What is crucially important, however, is that the relevant data be actually collected, updated at sufficiently frequent intervals, and differentiated by gender. Targeted pro-poor policies and programmes can best be drafted and implemented if the data are also prepared separately for provinces or even municipalities (poverty mapping).

Rather than to keep on increasing and refining the indicators used, it makes more sense to incorporate more instruments into the monitoring system. Qualitative methods and participatory poverty research are key options.

Monitoring of public expenditure is another important approach. It serves to ensure that the funds required to achieve certain objectives are indeed made available. Relevant instruments include public expenditure reviews (PER), public expenditure tracking surveys (PETS), service delivery surveys (SDS) as well as benefit incidence analysis (BIA). These tools show whether the desired effects have been achieved – for example, whether services have actually been delivered, or who benefited from them.

The results of monitoring are processed in what is known as the policy cycle, which is made up of the following stages:
1. situation analysis,
2. agreement on targets and indicators,
3. policy and strategy development,
4. cost estimation,
5. securing funds through the budget, which ideally includes programme budgets and ODA funds,
6. monitoring and evaluation,
7. assessment of necessary changes and finally
8. confirmation of results or reformulation of goals and indicators, policies and strategies.

Getting the best possible picture of progress or lack of progress is one thing; taking responsibility for the results – which are not always what was hoped for – is another. This is by far the greater challenge, for industrial and developing countries alike.

Because the monitoring results of poverty reduction strategies are of general as well as public interest, governments are loathe to be associated with unpopular findings – especially in times of rising food prices which tend to wipe out progress that was laboriously achieved. In consequence, monitoring is often not done seriously in the first place – or the results are not published. Either way, the scope for improving policies is cancelled out. That said, the question arises whether whether poverty-reduction monitoring should really be the sole responsibility of any given government.

A sensible approach

Such “self- or auto-evaluation” could be usefully supplemented by independent monitoring by third parties. In Latin America, this already seems to be commonplace.

One form it could take is as follows: The responsible government department – in Cambodia it is the Ministy of Planning, but in many other countries those of finance or economy – first drafts a “Green Book” and thus sets a public debate in motion.

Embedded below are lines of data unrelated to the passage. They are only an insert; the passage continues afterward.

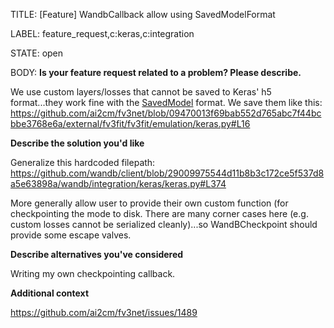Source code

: TITLE:
[Feature]  WandbCallback allow using SavedModelFormat

LABEL:
feature_request,c:keras,c:integration

STATE:
open

BODY:
**Is your feature request related to a problem? Please describe.**

We use custom layers/losses that cannot be saved to Keras' h5 format...they work fine with the [SavedModel](https://www.tensorflow.org/guide/saved_model) format. We save them like this: https://github.com/ai2cm/fv3net/blob/09470013f69bab552d765abc7f44bcbbe3768e6a/external/fv3fit/fv3fit/emulation/keras.py#L16

**Describe the solution you'd like**

Generalize this hardcoded filepath: https://github.com/wandb/client/blob/29009975544d11b8b3c172ce5f537d8a5e63898a/wandb/integration/keras/keras.py#L374

More generally allow user to provide their own custom function (for checkpointing the mode to disk. There are many corner cases here (e.g. custom losses cannot be serialized cleanly)...so WandBCheckpoint should provide some escape valves.

**Describe alternatives you've considered**

Writing my own checkpointing callback.

**Additional context**

https://github.com/ai2cm/fv3net/issues/1489

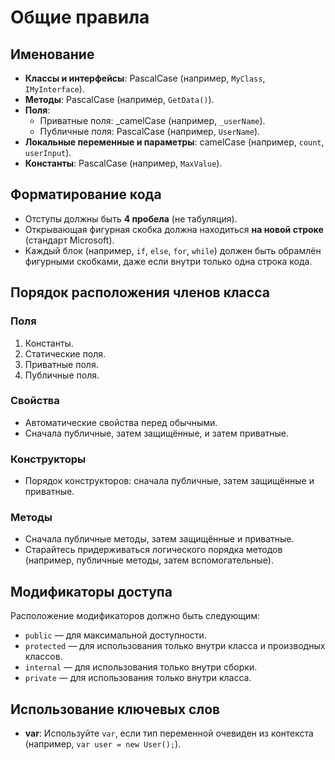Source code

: # Общие правила

## Именование

- **Классы и интерфейсы**: PascalCase (например, `MyClass`, `IMyInterface`).
- **Методы**: PascalCase (например, `GetData()`).
- **Поля**:
  - Приватные поля: _camelCase (например, `_userName`).
  - Публичные поля: PascalCase (например, `UserName`).
- **Локальные переменные и параметры**: camelCase (например, `count`, `userInput`).
- **Константы**: PascalCase (например, `MaxValue`).

## Форматирование кода

- Отступы должны быть **4 пробела** (не табуляция).
- Открывающая фигурная скобка должна находиться **на новой строке** (стандарт Microsoft).
- Каждый блок (например, `if`, `else`, `for`, `while`) должен быть обрамлён фигурными скобками, даже если внутри только одна строка кода.

## Порядок расположения членов класса

### Поля
1. Константы.
2. Статические поля.
3. Приватные поля.
4. Публичные поля.

### Свойства
- Автоматические свойства перед обычными.
- Сначала публичные, затем защищённые, и затем приватные.

### Конструкторы
- Порядок конструкторов: сначала публичные, затем защищённые и приватные.

### Методы
- Сначала публичные методы, затем защищённые и приватные.
- Старайтесь придерживаться логического порядка методов (например, публичные методы, затем вспомогательные).

## Модификаторы доступа

Расположение модификаторов должно быть следующим:
- `public` — для максимальной доступности.
- `protected` — для использования только внутри класса и производных классов.
- `internal` — для использования только внутри сборки.
- `private` — для использования только внутри класса.

## Использование ключевых слов

- **var**: Используйте `var`, если тип переменной очевиден из контекста (например, `var user = new User();`).
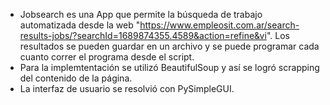 * Jobsearch es una App que permite la búsqueda de trabajo automatizada desde la web "https://www.empleosit.com.ar/search-results-jobs/?searchId=1689874355.4589&action=refine&vi". Los resultados se pueden guardar en un archivo y se puede programar cada cuanto correr el programa desde el script.
* Para la implemtentación se utilizó BeautifulSoup y así se logró scrapping del contenido de la página.
* La interfaz de usuario se resolvió con PySimpleGUI.
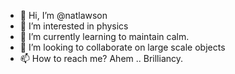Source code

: - 👋 Hi, I’m @natlawson
- 👀 I’m interested in physics 
- 🌱 I’m currently learning to maintain calm.
- 💞️ I’m looking to collaborate on large scale objects
- 📫 How to reach me?  Ahem .. Brilliancy.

On the basis of this document – and taking account of public opinion – the cabinet then sets out its official position in a “White Book”.

This procedure would have the advantages of enabling all concerned to present their views and triggering a genuine debate on content. What is more, everyone could learn from the different assessments, avoiding the risk of one-sided perception.

The Green Book-approach would also be important from another viewpoint. Accountability plays a far more important role in poverty-reduction monitoring than in monitoring operations where project performance is of interest only to the commissioning body. After all, the success of poverty reduction strategies matters to government and opposition, parliament, civil society and the entire national and international public – not to mention donors.

Involving independent expertise, for instance that of research institutes, would have another invaluable advantage: governments themselves could focus more intently on their real responsibilities of drafting and implementing policies.